Corps jeune, corps adulte, matière de travail
Boris Charmatz et Le Musée de la Danse (nom qu’il a décidé de donner à l’ancien Centre Chorégraphique National de Rennes et de Bretagne dont il a repris la direction après Catherine Diverrès) nous propose un étonnant spectacle qui mêle enfants, adultes et machines. Après un passage très remarqué à Avignon, (Charmatz en était cette année, l’artiste associé), enfant arrive à Paris.
Des machines prennent pratiquement tout le plateau. Elles fonctionnent seules, on ne sait si quelqu’un les dirige. Elles se jouent de trois danseurs, posés là. Elles les tirent, les soulèvent, leur font faire des aller retours. Les corps sont complètement, inertes. Ils se laissent faire. Comme une sorte de manège, dont on ne peut avoir la maîtrise, C’est la machine qui vous conduit et vous éconduit. Aux danseurs alors de s’adapter. Le mieux est sans doute de ne pas aller contre, mais de laisser faire pour qu’il n’y ait pas de choc. Ce qui donne des danses qu’on ne saurait imaginer sans cet effet. Des corps qui s’abandonnent.
Puis, d’autres danseurs apparaissent, un enfant endormi dans les bras. Là, commence alors un travail incroyable, aux rythmes très variés et aux obstacles nombreux. Les enfants sont portés, transportés, déplacés, déposés. Ils passent de bras en bras. On les traîne sur le plateau, les posent sur les machines qui les font bouger. Ce sont des pantins vivants. Le plateau devient un grand laboratoire, une expérimentation sans retenue, sans précaution infantilisante. Les enfants deviennent par la suite, ceux qui manipulent, ceux qui traînent et déplacent. Et tout devient évident.

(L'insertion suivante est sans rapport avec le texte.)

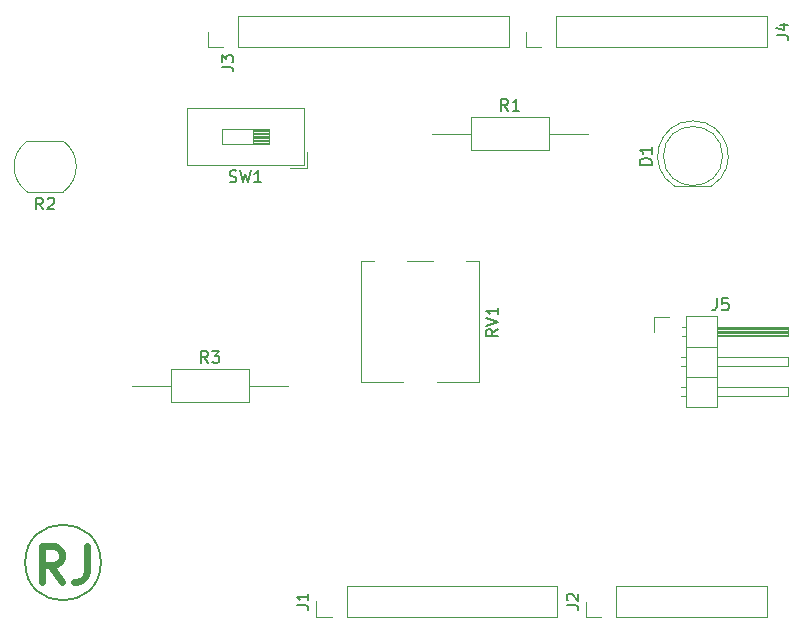
<source format=gbr>
%TF.GenerationSoftware,KiCad,Pcbnew,7.0.10*%
%TF.CreationDate,2024-09-09T18:41:44-04:00*%
%TF.ProjectId,Shield,53686965-6c64-42e6-9b69-6361645f7063,rev?*%
%TF.SameCoordinates,Original*%
%TF.FileFunction,Legend,Top*%
%TF.FilePolarity,Positive*%
%FSLAX46Y46*%
G04 Gerber Fmt 4.6, Leading zero omitted, Abs format (unit mm)*
G04 Created by KiCad (PCBNEW 7.0.10) date 2024-09-09 18:41:44*
%MOMM*%
%LPD*%
G01*
G04 APERTURE LIST*
%ADD10C,0.150000*%
%ADD11C,0.600000*%
%ADD12C,0.153000*%
%ADD13C,0.120000*%
G04 APERTURE END LIST*
D10*
X108412335Y-94285000D02*
G75*
G03*
X102001665Y-94285000I-3205335J0D01*
G01*
X102001665Y-94285000D02*
G75*
G03*
X108412335Y-94285000I3205335J0D01*
G01*
D11*
X105109307Y-95918657D02*
X104109307Y-94490085D01*
X103395021Y-95918657D02*
X103395021Y-92918657D01*
X103395021Y-92918657D02*
X104537878Y-92918657D01*
X104537878Y-92918657D02*
X104823593Y-93061514D01*
X104823593Y-93061514D02*
X104966450Y-93204371D01*
X104966450Y-93204371D02*
X105109307Y-93490085D01*
X105109307Y-93490085D02*
X105109307Y-93918657D01*
X105109307Y-93918657D02*
X104966450Y-94204371D01*
X104966450Y-94204371D02*
X104823593Y-94347228D01*
X104823593Y-94347228D02*
X104537878Y-94490085D01*
X104537878Y-94490085D02*
X103395021Y-94490085D01*
X107252164Y-92918657D02*
X107252164Y-95061514D01*
X107252164Y-95061514D02*
X107109307Y-95490085D01*
X107109307Y-95490085D02*
X106823593Y-95775800D01*
X106823593Y-95775800D02*
X106395021Y-95918657D01*
X106395021Y-95918657D02*
X106109307Y-95918657D01*
D12*
X165621663Y-49660333D02*
X166335948Y-49660333D01*
X166335948Y-49660333D02*
X166478805Y-49707952D01*
X166478805Y-49707952D02*
X166574044Y-49803190D01*
X166574044Y-49803190D02*
X166621663Y-49946047D01*
X166621663Y-49946047D02*
X166621663Y-50041285D01*
X165954996Y-48755571D02*
X166621663Y-48755571D01*
X165574044Y-48993666D02*
X166288329Y-49231761D01*
X166288329Y-49231761D02*
X166288329Y-48612714D01*
X118631663Y-52327333D02*
X119345948Y-52327333D01*
X119345948Y-52327333D02*
X119488805Y-52374952D01*
X119488805Y-52374952D02*
X119584044Y-52470190D01*
X119584044Y-52470190D02*
X119631663Y-52613047D01*
X119631663Y-52613047D02*
X119631663Y-52708285D01*
X118631663Y-51946380D02*
X118631663Y-51327333D01*
X118631663Y-51327333D02*
X119012615Y-51660666D01*
X119012615Y-51660666D02*
X119012615Y-51517809D01*
X119012615Y-51517809D02*
X119060234Y-51422571D01*
X119060234Y-51422571D02*
X119107853Y-51374952D01*
X119107853Y-51374952D02*
X119203091Y-51327333D01*
X119203091Y-51327333D02*
X119441186Y-51327333D01*
X119441186Y-51327333D02*
X119536424Y-51374952D01*
X119536424Y-51374952D02*
X119584044Y-51422571D01*
X119584044Y-51422571D02*
X119631663Y-51517809D01*
X119631663Y-51517809D02*
X119631663Y-51803523D01*
X119631663Y-51803523D02*
X119584044Y-51898761D01*
X119584044Y-51898761D02*
X119536424Y-51946380D01*
X147841663Y-97920333D02*
X148555948Y-97920333D01*
X148555948Y-97920333D02*
X148698805Y-97967952D01*
X148698805Y-97967952D02*
X148794044Y-98063190D01*
X148794044Y-98063190D02*
X148841663Y-98206047D01*
X148841663Y-98206047D02*
X148841663Y-98301285D01*
X147936901Y-97491761D02*
X147889282Y-97444142D01*
X147889282Y-97444142D02*
X147841663Y-97348904D01*
X147841663Y-97348904D02*
X147841663Y-97110809D01*
X147841663Y-97110809D02*
X147889282Y-97015571D01*
X147889282Y-97015571D02*
X147936901Y-96967952D01*
X147936901Y-96967952D02*
X148032139Y-96920333D01*
X148032139Y-96920333D02*
X148127377Y-96920333D01*
X148127377Y-96920333D02*
X148270234Y-96967952D01*
X148270234Y-96967952D02*
X148841663Y-97539380D01*
X148841663Y-97539380D02*
X148841663Y-96920333D01*
X124981663Y-97920333D02*
X125695948Y-97920333D01*
X125695948Y-97920333D02*
X125838805Y-97967952D01*
X125838805Y-97967952D02*
X125934044Y-98063190D01*
X125934044Y-98063190D02*
X125981663Y-98206047D01*
X125981663Y-98206047D02*
X125981663Y-98301285D01*
X125981663Y-96920333D02*
X125981663Y-97491761D01*
X125981663Y-97206047D02*
X124981663Y-97206047D01*
X124981663Y-97206047D02*
X125124520Y-97301285D01*
X125124520Y-97301285D02*
X125219758Y-97396523D01*
X125219758Y-97396523D02*
X125267377Y-97491761D01*
X117486333Y-77383663D02*
X117153000Y-76907472D01*
X116914905Y-77383663D02*
X116914905Y-76383663D01*
X116914905Y-76383663D02*
X117295857Y-76383663D01*
X117295857Y-76383663D02*
X117391095Y-76431282D01*
X117391095Y-76431282D02*
X117438714Y-76478901D01*
X117438714Y-76478901D02*
X117486333Y-76574139D01*
X117486333Y-76574139D02*
X117486333Y-76716996D01*
X117486333Y-76716996D02*
X117438714Y-76812234D01*
X117438714Y-76812234D02*
X117391095Y-76859853D01*
X117391095Y-76859853D02*
X117295857Y-76907472D01*
X117295857Y-76907472D02*
X116914905Y-76907472D01*
X117819667Y-76383663D02*
X118438714Y-76383663D01*
X118438714Y-76383663D02*
X118105381Y-76764615D01*
X118105381Y-76764615D02*
X118248238Y-76764615D01*
X118248238Y-76764615D02*
X118343476Y-76812234D01*
X118343476Y-76812234D02*
X118391095Y-76859853D01*
X118391095Y-76859853D02*
X118438714Y-76955091D01*
X118438714Y-76955091D02*
X118438714Y-77193186D01*
X118438714Y-77193186D02*
X118391095Y-77288424D01*
X118391095Y-77288424D02*
X118343476Y-77336044D01*
X118343476Y-77336044D02*
X118248238Y-77383663D01*
X118248238Y-77383663D02*
X117962524Y-77383663D01*
X117962524Y-77383663D02*
X117867286Y-77336044D01*
X117867286Y-77336044D02*
X117819667Y-77288424D01*
X155041663Y-60611094D02*
X154041663Y-60611094D01*
X154041663Y-60611094D02*
X154041663Y-60372999D01*
X154041663Y-60372999D02*
X154089282Y-60230142D01*
X154089282Y-60230142D02*
X154184520Y-60134904D01*
X154184520Y-60134904D02*
X154279758Y-60087285D01*
X154279758Y-60087285D02*
X154470234Y-60039666D01*
X154470234Y-60039666D02*
X154613091Y-60039666D01*
X154613091Y-60039666D02*
X154803567Y-60087285D01*
X154803567Y-60087285D02*
X154898805Y-60134904D01*
X154898805Y-60134904D02*
X154994044Y-60230142D01*
X154994044Y-60230142D02*
X155041663Y-60372999D01*
X155041663Y-60372999D02*
X155041663Y-60611094D01*
X155041663Y-59087285D02*
X155041663Y-59658713D01*
X155041663Y-59372999D02*
X154041663Y-59372999D01*
X154041663Y-59372999D02*
X154184520Y-59468237D01*
X154184520Y-59468237D02*
X154279758Y-59563475D01*
X154279758Y-59563475D02*
X154327377Y-59658713D01*
X160566666Y-71911663D02*
X160566666Y-72625948D01*
X160566666Y-72625948D02*
X160519047Y-72768805D01*
X160519047Y-72768805D02*
X160423809Y-72864044D01*
X160423809Y-72864044D02*
X160280952Y-72911663D01*
X160280952Y-72911663D02*
X160185714Y-72911663D01*
X161519047Y-71911663D02*
X161042857Y-71911663D01*
X161042857Y-71911663D02*
X160995238Y-72387853D01*
X160995238Y-72387853D02*
X161042857Y-72340234D01*
X161042857Y-72340234D02*
X161138095Y-72292615D01*
X161138095Y-72292615D02*
X161376190Y-72292615D01*
X161376190Y-72292615D02*
X161471428Y-72340234D01*
X161471428Y-72340234D02*
X161519047Y-72387853D01*
X161519047Y-72387853D02*
X161566666Y-72483091D01*
X161566666Y-72483091D02*
X161566666Y-72721186D01*
X161566666Y-72721186D02*
X161519047Y-72816424D01*
X161519047Y-72816424D02*
X161471428Y-72864044D01*
X161471428Y-72864044D02*
X161376190Y-72911663D01*
X161376190Y-72911663D02*
X161138095Y-72911663D01*
X161138095Y-72911663D02*
X161042857Y-72864044D01*
X161042857Y-72864044D02*
X160995238Y-72816424D01*
X119325167Y-62044044D02*
X119468024Y-62091663D01*
X119468024Y-62091663D02*
X119706119Y-62091663D01*
X119706119Y-62091663D02*
X119801357Y-62044044D01*
X119801357Y-62044044D02*
X119848976Y-61996424D01*
X119848976Y-61996424D02*
X119896595Y-61901186D01*
X119896595Y-61901186D02*
X119896595Y-61805948D01*
X119896595Y-61805948D02*
X119848976Y-61710710D01*
X119848976Y-61710710D02*
X119801357Y-61663091D01*
X119801357Y-61663091D02*
X119706119Y-61615472D01*
X119706119Y-61615472D02*
X119515643Y-61567853D01*
X119515643Y-61567853D02*
X119420405Y-61520234D01*
X119420405Y-61520234D02*
X119372786Y-61472615D01*
X119372786Y-61472615D02*
X119325167Y-61377377D01*
X119325167Y-61377377D02*
X119325167Y-61282139D01*
X119325167Y-61282139D02*
X119372786Y-61186901D01*
X119372786Y-61186901D02*
X119420405Y-61139282D01*
X119420405Y-61139282D02*
X119515643Y-61091663D01*
X119515643Y-61091663D02*
X119753738Y-61091663D01*
X119753738Y-61091663D02*
X119896595Y-61139282D01*
X120229929Y-61091663D02*
X120468024Y-62091663D01*
X120468024Y-62091663D02*
X120658500Y-61377377D01*
X120658500Y-61377377D02*
X120848976Y-62091663D01*
X120848976Y-62091663D02*
X121087072Y-61091663D01*
X121991833Y-62091663D02*
X121420405Y-62091663D01*
X121706119Y-62091663D02*
X121706119Y-61091663D01*
X121706119Y-61091663D02*
X121610881Y-61234520D01*
X121610881Y-61234520D02*
X121515643Y-61329758D01*
X121515643Y-61329758D02*
X121420405Y-61377377D01*
X142886333Y-56047663D02*
X142553000Y-55571472D01*
X142314905Y-56047663D02*
X142314905Y-55047663D01*
X142314905Y-55047663D02*
X142695857Y-55047663D01*
X142695857Y-55047663D02*
X142791095Y-55095282D01*
X142791095Y-55095282D02*
X142838714Y-55142901D01*
X142838714Y-55142901D02*
X142886333Y-55238139D01*
X142886333Y-55238139D02*
X142886333Y-55380996D01*
X142886333Y-55380996D02*
X142838714Y-55476234D01*
X142838714Y-55476234D02*
X142791095Y-55523853D01*
X142791095Y-55523853D02*
X142695857Y-55571472D01*
X142695857Y-55571472D02*
X142314905Y-55571472D01*
X143838714Y-56047663D02*
X143267286Y-56047663D01*
X143553000Y-56047663D02*
X143553000Y-55047663D01*
X143553000Y-55047663D02*
X143457762Y-55190520D01*
X143457762Y-55190520D02*
X143362524Y-55285758D01*
X143362524Y-55285758D02*
X143267286Y-55333377D01*
X103516333Y-64386663D02*
X103183000Y-63910472D01*
X102944905Y-64386663D02*
X102944905Y-63386663D01*
X102944905Y-63386663D02*
X103325857Y-63386663D01*
X103325857Y-63386663D02*
X103421095Y-63434282D01*
X103421095Y-63434282D02*
X103468714Y-63481901D01*
X103468714Y-63481901D02*
X103516333Y-63577139D01*
X103516333Y-63577139D02*
X103516333Y-63719996D01*
X103516333Y-63719996D02*
X103468714Y-63815234D01*
X103468714Y-63815234D02*
X103421095Y-63862853D01*
X103421095Y-63862853D02*
X103325857Y-63910472D01*
X103325857Y-63910472D02*
X102944905Y-63910472D01*
X103897286Y-63481901D02*
X103944905Y-63434282D01*
X103944905Y-63434282D02*
X104040143Y-63386663D01*
X104040143Y-63386663D02*
X104278238Y-63386663D01*
X104278238Y-63386663D02*
X104373476Y-63434282D01*
X104373476Y-63434282D02*
X104421095Y-63481901D01*
X104421095Y-63481901D02*
X104468714Y-63577139D01*
X104468714Y-63577139D02*
X104468714Y-63672377D01*
X104468714Y-63672377D02*
X104421095Y-63815234D01*
X104421095Y-63815234D02*
X103849667Y-64386663D01*
X103849667Y-64386663D02*
X104468714Y-64386663D01*
X142037663Y-74513238D02*
X141561472Y-74846571D01*
X142037663Y-75084666D02*
X141037663Y-75084666D01*
X141037663Y-75084666D02*
X141037663Y-74703714D01*
X141037663Y-74703714D02*
X141085282Y-74608476D01*
X141085282Y-74608476D02*
X141132901Y-74560857D01*
X141132901Y-74560857D02*
X141228139Y-74513238D01*
X141228139Y-74513238D02*
X141370996Y-74513238D01*
X141370996Y-74513238D02*
X141466234Y-74560857D01*
X141466234Y-74560857D02*
X141513853Y-74608476D01*
X141513853Y-74608476D02*
X141561472Y-74703714D01*
X141561472Y-74703714D02*
X141561472Y-75084666D01*
X141037663Y-74227523D02*
X142037663Y-73894190D01*
X142037663Y-73894190D02*
X141037663Y-73560857D01*
X142037663Y-72703714D02*
X142037663Y-73275142D01*
X142037663Y-72989428D02*
X141037663Y-72989428D01*
X141037663Y-72989428D02*
X141180520Y-73084666D01*
X141180520Y-73084666D02*
X141275758Y-73179904D01*
X141275758Y-73179904D02*
X141323377Y-73275142D01*
D13*
%TO.C,J4*%
X146990000Y-50657000D02*
X146990000Y-47997000D01*
X164830000Y-50657000D02*
X164830000Y-47997000D01*
X146990000Y-50657000D02*
X164830000Y-50657000D01*
X145720000Y-50657000D02*
X144390000Y-50657000D01*
X146990000Y-47997000D02*
X164830000Y-47997000D01*
X144390000Y-50657000D02*
X144390000Y-49327000D01*
%TO.C,J3*%
X118796000Y-50657000D02*
X117466000Y-50657000D01*
X120066000Y-47997000D02*
X142986000Y-47997000D01*
X120066000Y-50657000D02*
X142986000Y-50657000D01*
X117466000Y-50657000D02*
X117466000Y-49327000D01*
X120066000Y-50657000D02*
X120066000Y-47997000D01*
X142986000Y-50657000D02*
X142986000Y-47997000D01*
%TO.C,J2*%
X152070000Y-98917000D02*
X164830000Y-98917000D01*
X150800000Y-98917000D02*
X149470000Y-98917000D01*
X149470000Y-98917000D02*
X149470000Y-97587000D01*
X152070000Y-98917000D02*
X152070000Y-96257000D01*
X164830000Y-98917000D02*
X164830000Y-96257000D01*
X152070000Y-96257000D02*
X164830000Y-96257000D01*
%TO.C,J1*%
X129225000Y-98892000D02*
X129225000Y-96232000D01*
X147065000Y-98892000D02*
X147065000Y-96232000D01*
X129225000Y-98892000D02*
X147065000Y-98892000D01*
X127955000Y-98892000D02*
X126625000Y-98892000D01*
X129225000Y-96232000D02*
X147065000Y-96232000D01*
X126625000Y-98892000D02*
X126625000Y-97562000D01*
%TO.C,R3*%
X111073000Y-79299000D02*
X114383000Y-79299000D01*
X114383000Y-77929000D02*
X114383000Y-80669000D01*
X114383000Y-80669000D02*
X120923000Y-80669000D01*
X120923000Y-77929000D02*
X114383000Y-77929000D01*
X120923000Y-80669000D02*
X120923000Y-77929000D01*
X124233000Y-79299000D02*
X120923000Y-79299000D01*
%TO.C,D1*%
X157002000Y-62433000D02*
X160092000Y-62433000D01*
X158547462Y-56883001D02*
G75*
G03*
X157002170Y-62432999I-462J-2989999D01*
G01*
X160091830Y-62433000D02*
G75*
G03*
X158546538Y-56883000I-1544830J2560000D01*
G01*
X161047000Y-59873000D02*
G75*
G03*
X156047000Y-59873000I-2500000J0D01*
G01*
X156047000Y-59873000D02*
G75*
G03*
X161047000Y-59873000I2500000J0D01*
G01*
%TO.C,J5*%
X155245000Y-73457000D02*
X156515000Y-73457000D01*
X155245000Y-74727000D02*
X155245000Y-73457000D01*
X157557929Y-76887000D02*
X157955000Y-76887000D01*
X157557929Y-77647000D02*
X157955000Y-77647000D01*
X157557929Y-79427000D02*
X157955000Y-79427000D01*
X157557929Y-80187000D02*
X157955000Y-80187000D01*
X157625000Y-74347000D02*
X157955000Y-74347000D01*
X157625000Y-75107000D02*
X157955000Y-75107000D01*
X157955000Y-73397000D02*
X157955000Y-81137000D01*
X157955000Y-75997000D02*
X160615000Y-75997000D01*
X157955000Y-78537000D02*
X160615000Y-78537000D01*
X157955000Y-81137000D02*
X160615000Y-81137000D01*
X160615000Y-73397000D02*
X157955000Y-73397000D01*
X160615000Y-74347000D02*
X166615000Y-74347000D01*
X160615000Y-74407000D02*
X166615000Y-74407000D01*
X160615000Y-74527000D02*
X166615000Y-74527000D01*
X160615000Y-74647000D02*
X166615000Y-74647000D01*
X160615000Y-74767000D02*
X166615000Y-74767000D01*
X160615000Y-74887000D02*
X166615000Y-74887000D01*
X160615000Y-75007000D02*
X166615000Y-75007000D01*
X160615000Y-76887000D02*
X166615000Y-76887000D01*
X160615000Y-79427000D02*
X166615000Y-79427000D01*
X160615000Y-81137000D02*
X160615000Y-73397000D01*
X166615000Y-74347000D02*
X166615000Y-75107000D01*
X166615000Y-75107000D02*
X160615000Y-75107000D01*
X166615000Y-76887000D02*
X166615000Y-77647000D01*
X166615000Y-77647000D02*
X160615000Y-77647000D01*
X166615000Y-79427000D02*
X166615000Y-80187000D01*
X166615000Y-80187000D02*
X160615000Y-80187000D01*
%TO.C,SW1*%
X125848500Y-60877000D02*
X125848500Y-59494000D01*
X125848500Y-60877000D02*
X124464500Y-60877000D01*
X125608500Y-60637000D02*
X125608500Y-55797000D01*
X125608500Y-60637000D02*
X115708500Y-60637000D01*
X125608500Y-55797000D02*
X115708500Y-55797000D01*
X122688500Y-58852000D02*
X122688500Y-57582000D01*
X122688500Y-58732000D02*
X121335167Y-58732000D01*
X122688500Y-58612000D02*
X121335167Y-58612000D01*
X122688500Y-58492000D02*
X121335167Y-58492000D01*
X122688500Y-58372000D02*
X121335167Y-58372000D01*
X122688500Y-58252000D02*
X121335167Y-58252000D01*
X122688500Y-58132000D02*
X121335167Y-58132000D01*
X122688500Y-58012000D02*
X121335167Y-58012000D01*
X122688500Y-57892000D02*
X121335167Y-57892000D01*
X122688500Y-57772000D02*
X121335167Y-57772000D01*
X122688500Y-57652000D02*
X121335167Y-57652000D01*
X122688500Y-57582000D02*
X118628500Y-57582000D01*
X121335167Y-58852000D02*
X121335167Y-57582000D01*
X118628500Y-58852000D02*
X122688500Y-58852000D01*
X118628500Y-57582000D02*
X118628500Y-58852000D01*
X115708500Y-60637000D02*
X115708500Y-55797000D01*
%TO.C,R1*%
X136473000Y-57963000D02*
X139783000Y-57963000D01*
X139783000Y-56593000D02*
X139783000Y-59333000D01*
X139783000Y-59333000D02*
X146323000Y-59333000D01*
X146323000Y-56593000D02*
X139783000Y-56593000D01*
X146323000Y-59333000D02*
X146323000Y-56593000D01*
X149633000Y-57963000D02*
X146323000Y-57963000D01*
%TO.C,R2*%
X105233000Y-62907000D02*
X102183000Y-62907000D01*
X105233000Y-58607000D02*
X102183000Y-58607000D01*
X105211234Y-62922525D02*
G75*
G03*
X105233000Y-58607001I-1528234J2165525D01*
G01*
X102138487Y-58638751D02*
G75*
G03*
X102183000Y-62907000I1544513J-2118249D01*
G01*
%TO.C,RV1*%
X140454000Y-68798000D02*
X139359000Y-68798000D01*
X140454000Y-68798000D02*
X140454000Y-79038000D01*
X136507000Y-68798000D02*
X134358000Y-68798000D01*
X131508000Y-68798000D02*
X130413000Y-68798000D01*
X130413000Y-68798000D02*
X130413000Y-79038000D01*
X140454000Y-79038000D02*
X136858000Y-79038000D01*
X134008000Y-79038000D02*
X130413000Y-79038000D01*
%TD*%
M02*

</source>
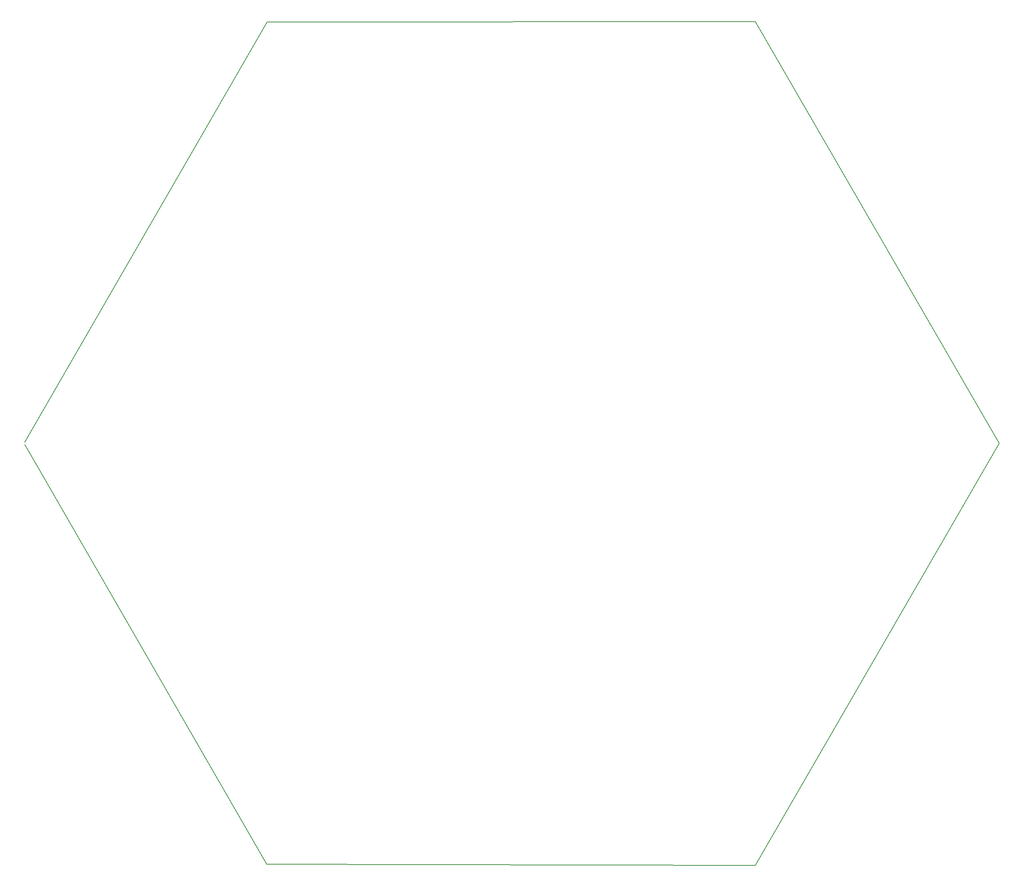
<source format=gbr>
%TF.GenerationSoftware,KiCad,Pcbnew,(2017-07-14 revision 22e95aa)-master*%
%TF.CreationDate,2017-07-25T12:30:54+02:00*%
%TF.ProjectId,spore_antenna,73706F72655F616E74656E6E612E6B69,rev?*%
%TF.SameCoordinates,Original%
%TF.FileFunction,Profile,NP*%
%FSLAX46Y46*%
G04 Gerber Fmt 4.6, Leading zero omitted, Abs format (unit mm)*
G04 Created by KiCad (PCBNEW (2017-07-14 revision 22e95aa)-master) date Tue Jul 25 12:30:54 2017*
%MOMM*%
%LPD*%
G01*
G04 APERTURE LIST*
%ADD10C,0.150000*%
G04 APERTURE END LIST*
D10*
X99050000Y-193000000D02*
X46950000Y-102500000D01*
X204200000Y-193250000D02*
X99050000Y-193000000D01*
X256700000Y-102250000D02*
X204200000Y-193250000D01*
X204200000Y-11400000D02*
X256700000Y-102250000D01*
X99100000Y-11500000D02*
X204200000Y-11400000D01*
X46950000Y-102000000D02*
X99100000Y-11500000D01*
M02*

</source>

Boris Charmatz et ses danseurs ont fait un travail remarquable avec ces enfants. Très loin du Petit projet de la matière (d’Odile Duboc repris, l’année dernière par Anne-Karine Lescop avec des enfants), où l’enfant habillé de couleurs pastel, un peu mièvres, appréhendaient des matières différentes et restaient dans un rapport un peu simpliste à ces éléments, Boris Charmatz avec enfant donne la possibilité aux enfants d’exprimer des états de corps étonnants. Certains de ces états sont propres aux danseurs. Charmatz ne cherche cependant pas en faire des danseurs mais à mettre en lumière les qualités corporelles qu’ont les enfants et ce sans les ménager (ni les maltraiter). Son travail avec eux est parti du thème du sommeil. Le spectacle rend compte d’une écoute incroyable entre les danseurs et les enfants, même dans la vitesse, et même sur ce plateau encombré. On sent le plaisir qu’ils prennent à être sur scène dans ces différents états, à être pris en charge puis responsables du corps des autres.
Une pièce juste, surprenante où l’enfant est pris comme une personne à part entière avec ses particularités d’enfant. Seul bémol, l’utilisation d’une musique de Michaël Jackson. Quand on connaît les faits qui lui ont été reprochés, par rapport à ses relations avec les enfants, on ne voit pas le sens que ça peut ici avoir.